Tina Jones presents with headaches and neck soreness one week following a rear-end motor vehicle accident. She describes a dull headache at the crown of her head, occurring daily and lasting 1–2 hours. She denies loss of consciousness, vision changes, or neurological symptoms in her extremities.
The neurological assessment covers a complete cranial nerve examination CN I through XII, motor strength testing, sensory evaluation, deep tendon reflexes, coordination tests, Romberg test (negative), and gait observation.
All cranial nerves CN I–XII intact · Motor strength 5/5 · Romberg negative. No focal neurological deficits identified. Diagnosis: Post-traumatic headache and cervical strain.

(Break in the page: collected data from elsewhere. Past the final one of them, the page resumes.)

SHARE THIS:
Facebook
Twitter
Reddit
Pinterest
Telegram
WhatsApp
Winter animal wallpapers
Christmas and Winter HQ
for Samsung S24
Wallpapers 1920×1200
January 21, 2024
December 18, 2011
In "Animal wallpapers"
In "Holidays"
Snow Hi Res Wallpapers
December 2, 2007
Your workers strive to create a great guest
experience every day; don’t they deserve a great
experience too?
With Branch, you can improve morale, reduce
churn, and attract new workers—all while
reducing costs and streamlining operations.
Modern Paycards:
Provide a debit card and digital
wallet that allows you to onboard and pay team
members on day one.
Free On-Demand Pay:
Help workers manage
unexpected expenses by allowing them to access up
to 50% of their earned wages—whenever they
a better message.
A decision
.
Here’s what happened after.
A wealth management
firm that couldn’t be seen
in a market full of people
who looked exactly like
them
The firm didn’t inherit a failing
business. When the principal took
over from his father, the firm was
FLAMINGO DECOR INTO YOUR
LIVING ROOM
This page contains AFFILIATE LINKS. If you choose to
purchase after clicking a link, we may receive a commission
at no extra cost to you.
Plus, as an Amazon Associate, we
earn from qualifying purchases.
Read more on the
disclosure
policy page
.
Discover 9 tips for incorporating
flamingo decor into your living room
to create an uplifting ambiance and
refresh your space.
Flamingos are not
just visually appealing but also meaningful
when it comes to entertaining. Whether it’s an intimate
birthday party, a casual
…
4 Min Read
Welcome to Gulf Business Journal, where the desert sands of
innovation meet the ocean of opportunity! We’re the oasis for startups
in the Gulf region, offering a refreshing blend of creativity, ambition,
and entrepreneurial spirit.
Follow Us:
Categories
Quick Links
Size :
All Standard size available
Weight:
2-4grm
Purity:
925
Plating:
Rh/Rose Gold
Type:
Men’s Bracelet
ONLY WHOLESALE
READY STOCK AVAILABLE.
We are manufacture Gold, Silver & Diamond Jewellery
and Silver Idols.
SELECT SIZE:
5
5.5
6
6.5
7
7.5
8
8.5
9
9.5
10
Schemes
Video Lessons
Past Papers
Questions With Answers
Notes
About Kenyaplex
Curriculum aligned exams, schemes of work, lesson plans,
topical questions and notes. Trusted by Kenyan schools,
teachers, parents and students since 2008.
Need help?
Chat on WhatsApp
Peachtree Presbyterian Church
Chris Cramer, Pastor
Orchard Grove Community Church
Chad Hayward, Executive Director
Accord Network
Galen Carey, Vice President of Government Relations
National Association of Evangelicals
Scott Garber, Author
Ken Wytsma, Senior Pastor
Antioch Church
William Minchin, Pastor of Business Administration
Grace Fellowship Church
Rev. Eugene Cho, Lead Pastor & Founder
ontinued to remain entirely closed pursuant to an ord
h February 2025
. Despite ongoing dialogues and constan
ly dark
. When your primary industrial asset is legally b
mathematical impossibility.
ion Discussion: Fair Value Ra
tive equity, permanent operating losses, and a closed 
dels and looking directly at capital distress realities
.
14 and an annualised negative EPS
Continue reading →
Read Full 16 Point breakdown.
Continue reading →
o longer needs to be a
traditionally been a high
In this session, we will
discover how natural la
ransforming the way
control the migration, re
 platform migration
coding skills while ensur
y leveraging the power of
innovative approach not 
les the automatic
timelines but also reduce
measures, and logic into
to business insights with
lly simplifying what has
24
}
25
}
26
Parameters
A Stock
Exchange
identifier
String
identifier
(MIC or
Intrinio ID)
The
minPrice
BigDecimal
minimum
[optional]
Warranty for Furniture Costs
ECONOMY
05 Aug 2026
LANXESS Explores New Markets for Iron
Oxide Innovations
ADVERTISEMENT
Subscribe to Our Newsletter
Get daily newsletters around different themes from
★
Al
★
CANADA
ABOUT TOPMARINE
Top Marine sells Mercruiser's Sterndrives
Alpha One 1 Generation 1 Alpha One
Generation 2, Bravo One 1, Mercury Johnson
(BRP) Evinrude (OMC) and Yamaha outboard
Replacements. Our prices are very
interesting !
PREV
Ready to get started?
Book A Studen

The Tina Jones Neurological module is detail-heavy because students have to keep cranial nerves, sensation, strength, coordination, reflexes, and mental-status findings organized at the same time. That is usually where the confusion starts.
A strong neuro assessment does not read like disconnected checklist points. It should feel organized from start to finish, with each finding supporting a clear neurological picture.
Visitors typically need help understanding what a complete neuro assessment should include, how to describe normal and abnormal findings clearly, and how Tina Jones findings should be presented in documentation. That added explanation makes the page easier to study from and easier to use as a quick review reference.